Gonex 18000 Lumen Flashlight ($80). The Gonex flashlight isn't abusing superlatives when it calls itself "Super Bright". The torch is also waterproof, weighs just over 2 pounds, and has 5 lighting modes so it should make a valuable companion on hikes and camping trips, hunting and fishing expeditions, and during home repair attempts and emergency situations.
Smittybilt G.E.A.R. Car Seat Covers ($97 - $140). Fit a range of make/model front seats, have 5 different built-in pouches, plus are configured to allow for pouch addition, removal, or rearrangement. G.E.A.R. attachments fasten using a Molle and Pals Restraint System. They are made of 600 denier polyester and lined with PVC.
Brite Strike Tactical Balls ($45). Disorienting, blinding, and giving people seizures all serve as excellent forms of distraction during attempts at self-defense. Brite Strike's Tactical Balls each have 2 white LEDs that blaze luminous beams of light at the push of a button, and can be thrown or rolled in a direction that diverts attention away from their dispatcher.
Rocking Whiskey Glass Set ($25). You get 6 wobblers in this set of precision-made glasses that rock but won't knock over.

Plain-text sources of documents
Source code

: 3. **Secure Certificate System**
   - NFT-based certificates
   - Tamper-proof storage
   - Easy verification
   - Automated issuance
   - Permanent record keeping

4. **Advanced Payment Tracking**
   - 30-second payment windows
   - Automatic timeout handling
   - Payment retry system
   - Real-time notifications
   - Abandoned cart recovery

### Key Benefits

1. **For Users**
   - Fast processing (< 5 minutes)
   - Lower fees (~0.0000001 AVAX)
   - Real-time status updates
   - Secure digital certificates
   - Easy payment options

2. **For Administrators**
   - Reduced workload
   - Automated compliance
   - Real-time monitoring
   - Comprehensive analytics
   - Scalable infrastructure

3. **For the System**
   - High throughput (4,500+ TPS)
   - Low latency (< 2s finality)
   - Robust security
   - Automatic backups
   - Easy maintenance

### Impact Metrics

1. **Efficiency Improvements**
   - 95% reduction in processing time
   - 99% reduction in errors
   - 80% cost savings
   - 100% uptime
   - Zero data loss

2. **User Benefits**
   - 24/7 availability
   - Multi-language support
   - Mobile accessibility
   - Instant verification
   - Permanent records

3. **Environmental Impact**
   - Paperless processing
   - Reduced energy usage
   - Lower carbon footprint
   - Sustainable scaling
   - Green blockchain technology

Instructions for the task
Repeat the product descriptions above word for word from "Smittybilt G.E.A.R. Car" to "won't knock over.".

Expected output
Smittybilt G.E.A.R. Car Seat Covers ($97 - $140). Fit a range of make/model front seats, have 5 different built-in pouches, plus are configured to allow for pouch addition, removal, or rearrangement. G.E.A.R. attachments fasten using a Molle and Pals Restraint System. They are made of 600 denier polyester and lined with PVC.
Brite Strike Tactical Balls ($45). Disorienting, blinding, and giving people seizures all serve as excellent forms of distraction during attempts at self-defense. Brite Strike's Tactical Balls each have 2 white LEDs that blaze luminous beams of light at the push of a button, and can be thrown or rolled in a direction that diverts attention away from their dispatcher.
Rocking Whiskey Glass Set ($25). You get 6 wobblers in this set of precision-made glasses that rock but won't knock over.